While there are certainly social realist moments here, then, Audiard’s social realist tableaux are always devolving into something more dreamlike, usually accompanied by Nicolas Jaar’s haunting electronic score. Time and again, it feels as if we are sliding towards the hallucinatory fringe of the film – or as if the film is unfolding at its own hallucinatory fringes – as Dheepan continually tries and fails to erect some kind of reality principle that will form a decisive break between Sri Lanka and outer Paris. While that’s clear in the continual movement towards lurid genre cinema, it’s also expressed in a series of incomplete and inchoate flashbacks to Sri Lanka itself, although even the term “flashbacks” seems pitifully inadequate to what is going on here.

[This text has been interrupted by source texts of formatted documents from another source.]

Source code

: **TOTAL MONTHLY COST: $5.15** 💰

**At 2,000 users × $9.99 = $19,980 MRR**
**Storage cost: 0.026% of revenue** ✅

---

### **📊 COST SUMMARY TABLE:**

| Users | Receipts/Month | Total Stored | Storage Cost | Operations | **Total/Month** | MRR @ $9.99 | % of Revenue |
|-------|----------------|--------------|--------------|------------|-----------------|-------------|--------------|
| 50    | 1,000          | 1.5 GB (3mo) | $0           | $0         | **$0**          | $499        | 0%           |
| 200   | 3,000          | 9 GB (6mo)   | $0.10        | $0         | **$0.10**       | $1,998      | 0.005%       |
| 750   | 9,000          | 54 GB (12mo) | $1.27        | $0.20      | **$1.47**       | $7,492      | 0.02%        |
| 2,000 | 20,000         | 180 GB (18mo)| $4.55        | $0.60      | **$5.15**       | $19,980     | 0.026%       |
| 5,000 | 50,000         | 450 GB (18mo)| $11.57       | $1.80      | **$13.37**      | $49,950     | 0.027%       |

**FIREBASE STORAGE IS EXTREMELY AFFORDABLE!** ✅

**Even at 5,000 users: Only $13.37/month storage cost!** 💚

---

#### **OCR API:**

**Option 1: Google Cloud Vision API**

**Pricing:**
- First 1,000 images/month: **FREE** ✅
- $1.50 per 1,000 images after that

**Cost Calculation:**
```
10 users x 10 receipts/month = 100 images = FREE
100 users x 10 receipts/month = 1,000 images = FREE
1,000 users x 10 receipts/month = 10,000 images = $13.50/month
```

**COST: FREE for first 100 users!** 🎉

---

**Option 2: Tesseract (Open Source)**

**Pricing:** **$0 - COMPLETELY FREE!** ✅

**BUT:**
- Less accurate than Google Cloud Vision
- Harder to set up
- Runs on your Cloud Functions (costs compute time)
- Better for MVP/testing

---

Although these sequences are nominally about Dheepan “recalling” key Sri Lankan moments – especially an extended encounter with an elephant – they seem more about disrupting the editing syntax of the film to produce strange spaces between fades, pans and cuts in which nothing is fully effected but nothing is left behind either.

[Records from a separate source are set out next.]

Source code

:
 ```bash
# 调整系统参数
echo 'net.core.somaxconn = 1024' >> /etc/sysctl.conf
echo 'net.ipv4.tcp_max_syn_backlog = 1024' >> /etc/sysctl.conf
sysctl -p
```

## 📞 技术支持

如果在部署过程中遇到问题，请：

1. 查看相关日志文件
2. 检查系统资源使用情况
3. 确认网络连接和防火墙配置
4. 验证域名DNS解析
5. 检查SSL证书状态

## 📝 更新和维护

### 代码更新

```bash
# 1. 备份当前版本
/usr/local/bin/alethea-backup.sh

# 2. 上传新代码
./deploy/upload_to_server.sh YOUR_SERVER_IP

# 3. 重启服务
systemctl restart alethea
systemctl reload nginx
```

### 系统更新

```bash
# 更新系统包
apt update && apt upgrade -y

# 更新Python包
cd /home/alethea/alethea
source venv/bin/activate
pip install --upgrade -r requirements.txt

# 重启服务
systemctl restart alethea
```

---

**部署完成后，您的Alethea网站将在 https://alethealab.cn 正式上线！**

As a result, Dheepan never feels settled, but instead exudes a processual flux that prevents the Tamil family ever fully inhabiting any single space, producing a pervasive dissonance, a sense of perpetual departure without arrival, that also removes any sense that coming to France involves seeking a better life; instead, Dheepan and his “family” are simply escaping somewhere worse. It’s not hard to see, then, why the film was a controversial choice for the Palme d’Or, as this lack of a discrete “adjustment period” subsumes Dheepan, Kalini and Illayaal’s experiences into a wider migrant flux and affective exchange between France and the third world that ruptures precisely the position of auteurist commentary – and especially auteurist commentary on the third world – on which Cannes prides itself. In the end, the message of Dheepan is that it is impossible for anyone to really “arrive” in France anymore, while the only section resembling anything like classical social realism – the final sequence – is presented as a consoling but untenable fantasy. And it’s that final collapse of social realism and fantasy that makes this feel a bit like a critique of Cannes as a whole too, rendering it one of the most interesting – problematic – choices for the Palme d’Or in recent years.